Monic menggeleng sedih, lalu dia sadar Aris nggak bisa melihat gesturnya.
“Nggak bisa, Ris. Sori.”
“Yah... apa boleh buat,” kata Aris menyerah.
“Padahal kamu pasti hepi kalau ikut aku malam ini Nic. Seru tahu acaranya. Banyak makanan enak yang bisa kamu cobain.”
“Gimana Iagi ....” Monic semakin badmood.
“Besok-besok masih ada nggak, sih?”
“Hari ini terakhir, sih.”
Monic menghela napas panjang. “Tahun depan kalau gitu.”

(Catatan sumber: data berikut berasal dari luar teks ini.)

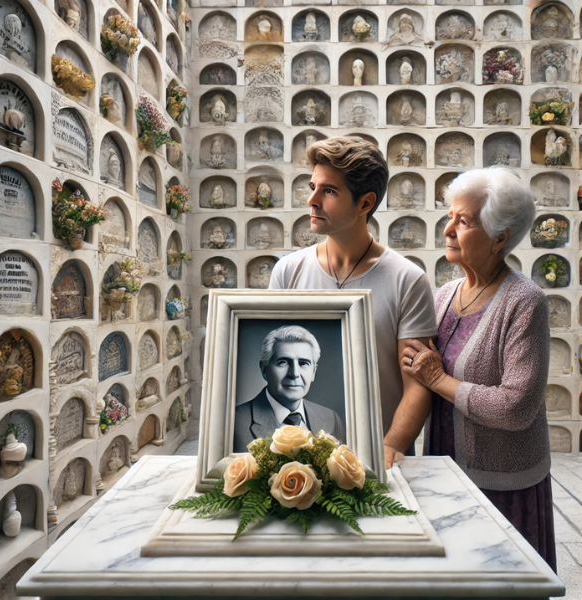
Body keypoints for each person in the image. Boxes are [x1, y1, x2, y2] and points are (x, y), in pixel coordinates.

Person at [400, 167, 556, 571]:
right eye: (451, 215)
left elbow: (516, 406)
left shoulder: (525, 302)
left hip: (502, 484)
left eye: (464, 221)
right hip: (446, 475)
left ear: (500, 237)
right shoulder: (444, 295)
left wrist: (439, 380)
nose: (448, 228)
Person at [268, 137, 437, 467]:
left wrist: (389, 449)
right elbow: (271, 364)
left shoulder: (407, 280)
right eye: (312, 186)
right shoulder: (287, 272)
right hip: (297, 457)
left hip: (376, 456)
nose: (312, 201)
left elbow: (417, 385)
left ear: (365, 203)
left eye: (328, 191)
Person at [234, 325, 344, 452]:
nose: (294, 373)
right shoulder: (234, 422)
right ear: (264, 369)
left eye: (304, 363)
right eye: (283, 362)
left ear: (313, 372)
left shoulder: (331, 419)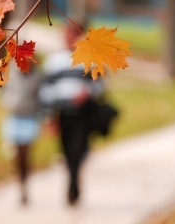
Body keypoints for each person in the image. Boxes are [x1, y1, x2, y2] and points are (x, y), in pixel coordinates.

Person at [39, 20, 118, 205]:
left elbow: (99, 85)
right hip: (63, 113)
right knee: (67, 151)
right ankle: (73, 179)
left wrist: (87, 92)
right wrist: (48, 117)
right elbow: (46, 90)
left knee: (78, 148)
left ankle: (73, 186)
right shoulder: (54, 61)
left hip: (83, 114)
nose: (68, 38)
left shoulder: (90, 58)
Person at [1, 64, 42, 205]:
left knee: (25, 153)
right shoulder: (11, 73)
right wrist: (9, 102)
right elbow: (4, 90)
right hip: (14, 117)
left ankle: (25, 182)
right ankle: (21, 183)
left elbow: (42, 96)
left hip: (30, 117)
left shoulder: (37, 76)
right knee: (17, 154)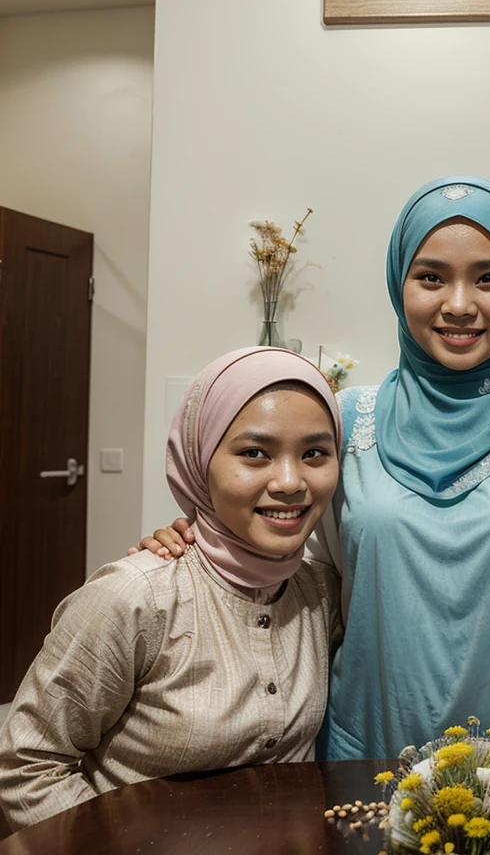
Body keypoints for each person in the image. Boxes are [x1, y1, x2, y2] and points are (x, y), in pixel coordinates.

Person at [142, 176, 490, 764]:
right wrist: (197, 543)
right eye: (431, 277)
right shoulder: (346, 419)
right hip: (363, 747)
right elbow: (294, 570)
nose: (458, 304)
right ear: (398, 282)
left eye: (489, 277)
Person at [0, 348, 342, 831]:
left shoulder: (319, 594)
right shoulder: (134, 598)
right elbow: (25, 767)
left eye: (313, 454)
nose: (290, 482)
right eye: (254, 453)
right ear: (200, 460)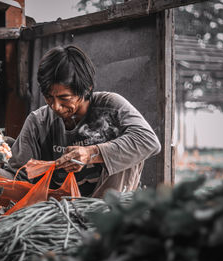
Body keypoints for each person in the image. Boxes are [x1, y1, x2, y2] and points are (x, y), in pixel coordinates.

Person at [8, 45, 161, 197]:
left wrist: (92, 153)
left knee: (129, 147)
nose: (56, 107)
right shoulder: (38, 122)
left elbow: (149, 141)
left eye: (64, 98)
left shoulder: (111, 106)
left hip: (109, 207)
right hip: (60, 210)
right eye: (48, 97)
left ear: (87, 89)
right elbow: (18, 175)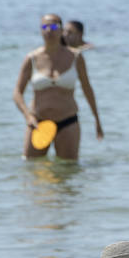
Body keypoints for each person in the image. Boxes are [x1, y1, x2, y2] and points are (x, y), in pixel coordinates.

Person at [12, 13, 104, 159]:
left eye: (54, 26)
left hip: (68, 121)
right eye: (45, 26)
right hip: (38, 122)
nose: (49, 30)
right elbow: (17, 93)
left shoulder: (76, 57)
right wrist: (28, 116)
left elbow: (87, 89)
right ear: (41, 30)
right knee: (31, 171)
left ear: (61, 30)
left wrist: (97, 120)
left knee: (68, 172)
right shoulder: (32, 58)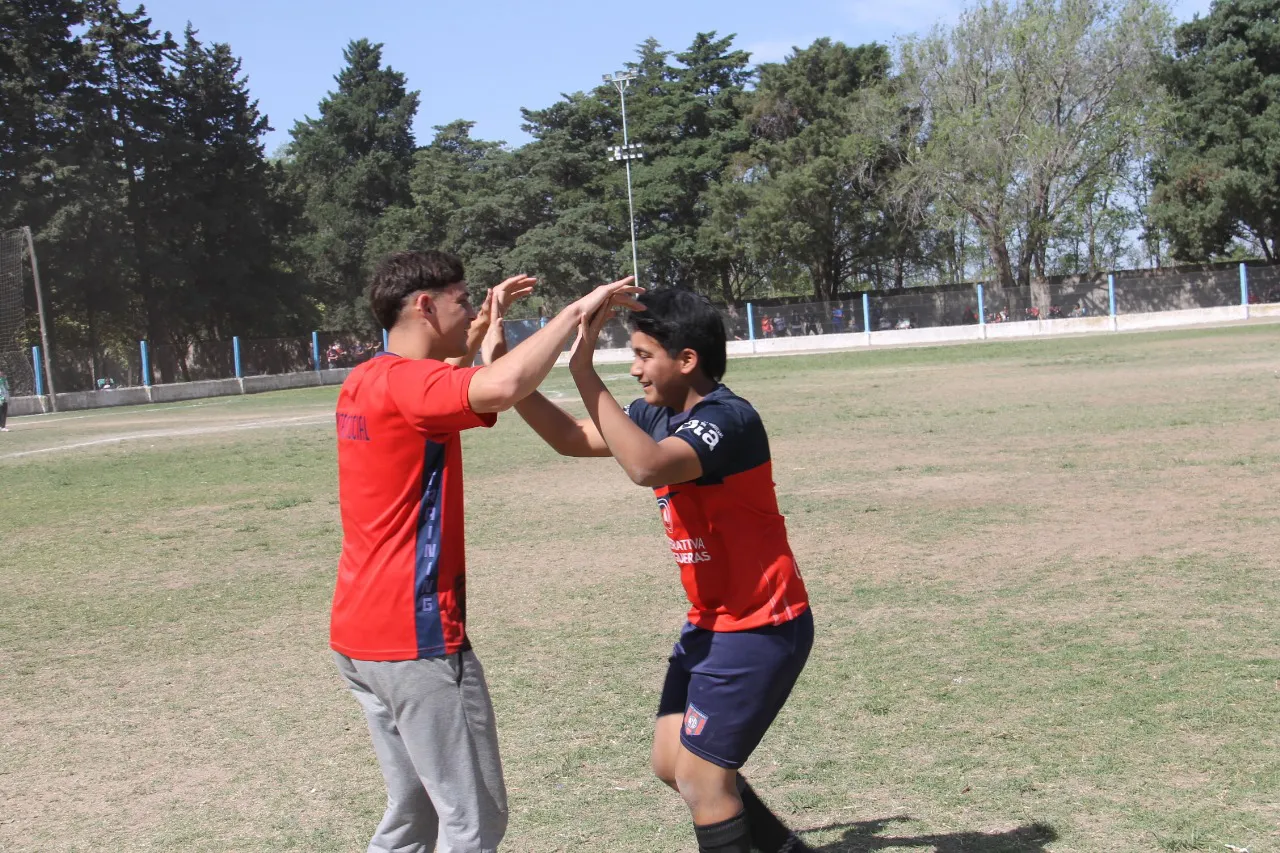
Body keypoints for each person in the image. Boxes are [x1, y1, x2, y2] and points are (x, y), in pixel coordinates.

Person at [330, 249, 640, 853]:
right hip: (415, 638)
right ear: (425, 305)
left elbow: (448, 384)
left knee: (414, 814)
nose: (471, 307)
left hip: (360, 636)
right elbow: (501, 386)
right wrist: (574, 312)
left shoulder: (367, 378)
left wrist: (476, 335)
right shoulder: (408, 385)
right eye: (462, 299)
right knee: (473, 820)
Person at [496, 289, 815, 853]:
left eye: (644, 354)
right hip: (712, 624)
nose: (634, 366)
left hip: (762, 624)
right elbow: (572, 439)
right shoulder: (658, 414)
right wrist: (510, 379)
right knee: (671, 763)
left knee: (703, 779)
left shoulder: (728, 419)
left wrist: (581, 367)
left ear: (686, 359)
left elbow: (645, 466)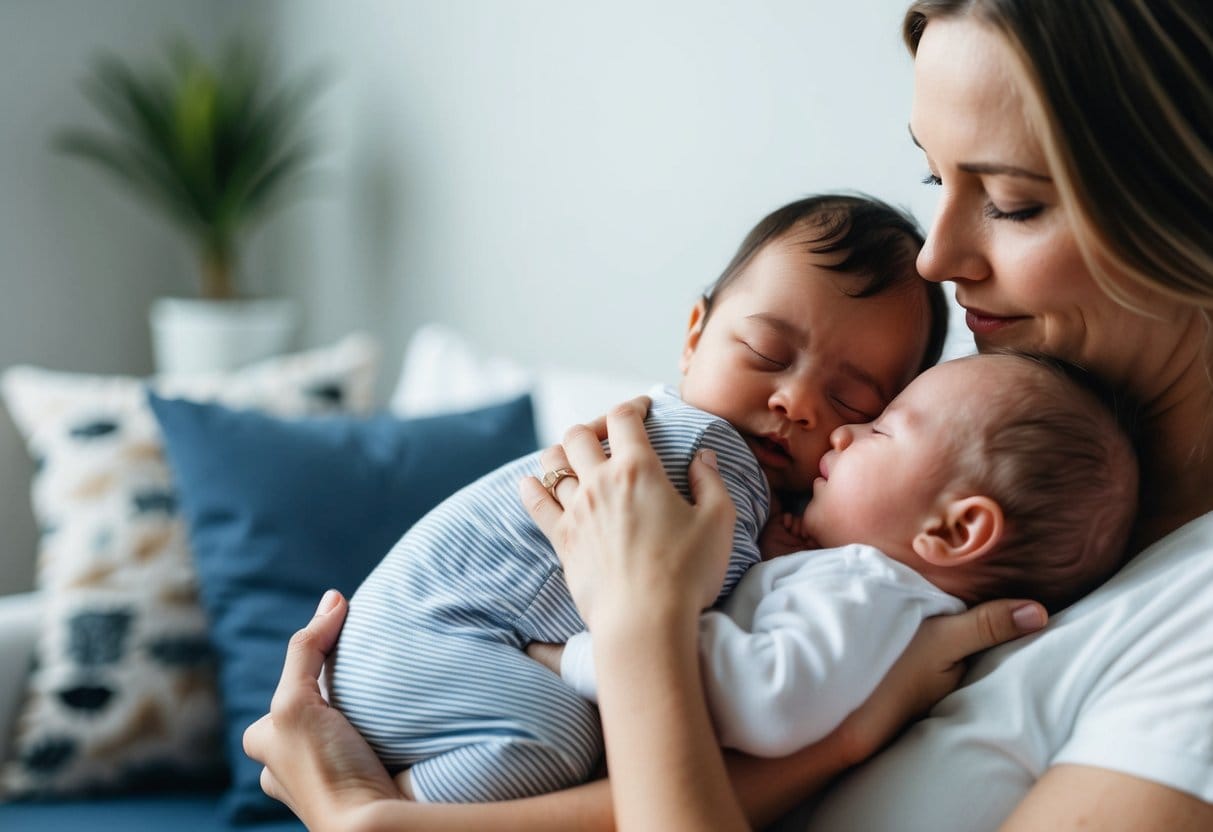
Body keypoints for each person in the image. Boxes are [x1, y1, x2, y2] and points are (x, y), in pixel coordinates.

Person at [246, 0, 1213, 828]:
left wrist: (635, 625)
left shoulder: (1178, 611)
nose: (934, 258)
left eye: (1009, 202)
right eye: (934, 177)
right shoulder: (989, 471)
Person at [326, 193, 945, 803]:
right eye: (766, 354)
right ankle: (394, 807)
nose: (798, 401)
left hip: (392, 646)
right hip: (432, 641)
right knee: (563, 743)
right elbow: (688, 638)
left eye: (851, 401)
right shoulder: (709, 452)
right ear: (694, 336)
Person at [547, 352, 1136, 760]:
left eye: (881, 431)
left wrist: (568, 656)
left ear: (955, 529)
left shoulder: (866, 588)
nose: (842, 433)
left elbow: (765, 699)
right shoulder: (872, 593)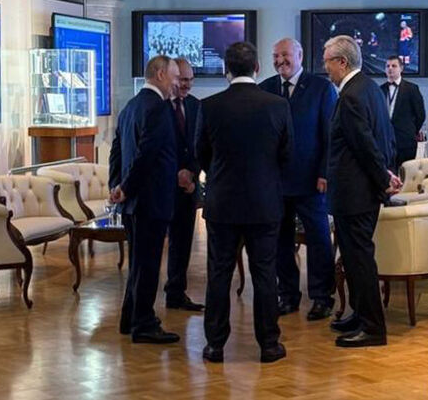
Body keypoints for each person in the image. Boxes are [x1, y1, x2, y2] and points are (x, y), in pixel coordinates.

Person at [196, 42, 293, 363]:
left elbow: (201, 154)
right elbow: (287, 154)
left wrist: (219, 175)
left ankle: (214, 345)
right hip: (264, 202)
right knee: (265, 274)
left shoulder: (209, 106)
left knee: (218, 273)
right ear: (257, 68)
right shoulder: (278, 106)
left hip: (222, 203)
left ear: (226, 69)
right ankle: (269, 344)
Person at [323, 35, 401, 348]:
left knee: (359, 261)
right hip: (362, 192)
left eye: (328, 62)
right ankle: (359, 314)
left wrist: (383, 178)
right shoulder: (368, 87)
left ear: (342, 62)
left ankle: (372, 328)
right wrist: (386, 173)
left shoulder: (351, 95)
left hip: (355, 194)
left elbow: (364, 145)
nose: (325, 68)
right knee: (355, 259)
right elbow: (385, 137)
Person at [259, 38, 338, 321]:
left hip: (311, 181)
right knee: (280, 241)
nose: (280, 60)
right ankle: (288, 295)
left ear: (300, 55)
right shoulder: (265, 89)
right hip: (275, 182)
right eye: (275, 56)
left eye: (285, 55)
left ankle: (322, 297)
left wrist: (324, 172)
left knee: (318, 239)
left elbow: (330, 134)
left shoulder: (321, 88)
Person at [109, 55, 180, 344]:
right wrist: (126, 187)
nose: (177, 83)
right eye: (175, 77)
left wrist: (116, 186)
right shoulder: (159, 109)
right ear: (160, 74)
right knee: (148, 264)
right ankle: (144, 324)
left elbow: (116, 150)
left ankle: (130, 318)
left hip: (132, 203)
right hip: (151, 200)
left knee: (138, 262)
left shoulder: (131, 106)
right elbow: (147, 155)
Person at [164, 57, 204, 312]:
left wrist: (191, 173)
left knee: (182, 243)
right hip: (162, 187)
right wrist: (175, 174)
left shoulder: (196, 106)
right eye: (182, 80)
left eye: (190, 80)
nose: (187, 85)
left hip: (188, 189)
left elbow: (201, 145)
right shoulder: (157, 106)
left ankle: (176, 293)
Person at [381, 55, 426, 170]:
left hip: (406, 142)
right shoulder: (380, 90)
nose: (390, 69)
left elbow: (420, 115)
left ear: (401, 68)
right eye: (387, 66)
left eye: (394, 66)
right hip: (385, 142)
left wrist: (410, 130)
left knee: (406, 174)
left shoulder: (412, 89)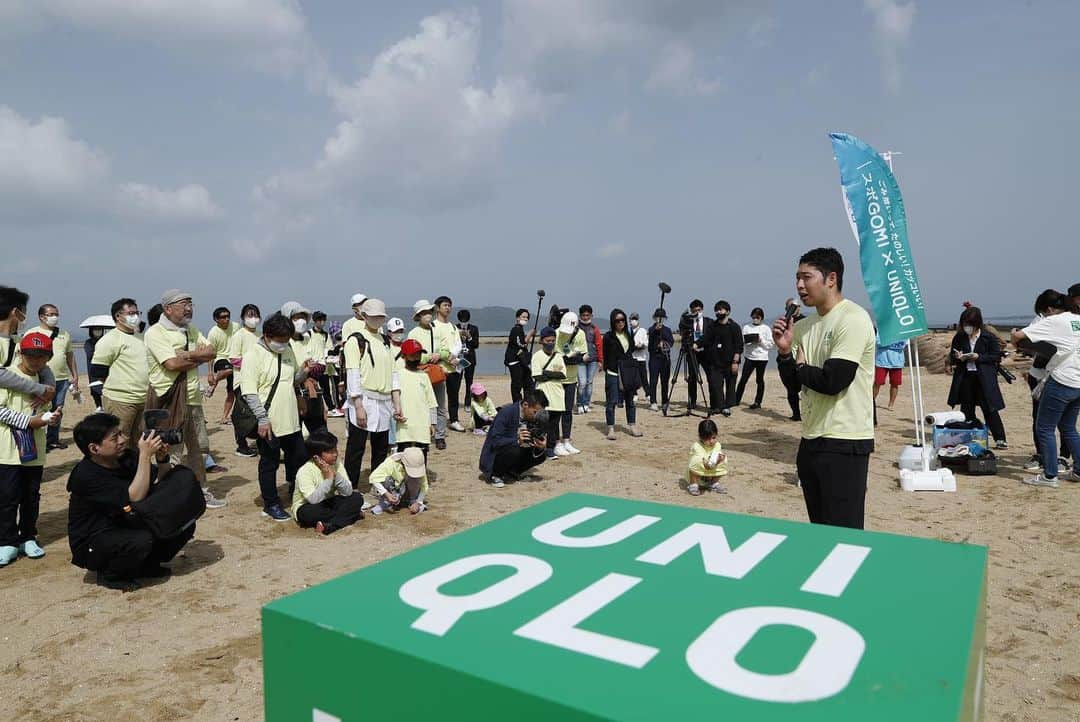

Obrolan dengan Aris berlanjut hingga sekitar Iima menit. Pria itu menghibur Monic dan bilang kalau dia akan mengajak Monic lagi semisal ada ada acara serupa. Bukannya terhibur, Monic malah semakin jengkel. Harusnya malam ini dia menikmati kuliner malam di acara festival makanan jalanan Jakarta bersama Aris. Harusnya, malam ini Monic melewati satu tahap PDKT dengan orang yang sudah ditaksirnya selama setahun belakangan.
Ditatapnya lembar-lembar dokumen PT. Rajawali Boga dengan penuh dendam. Namun, dendamnya yang sebenarnya, ditujukan kepada orang yang ada di balik pintu ruangan nomor dua dari kanan. Gerald Nugraha, seorang senior corporate lawyer secara resume kerja sekaligus legal manager secara jabatan di kantor, atasan kejam yang membuat rencana kencannya dengan gebetan gagal total.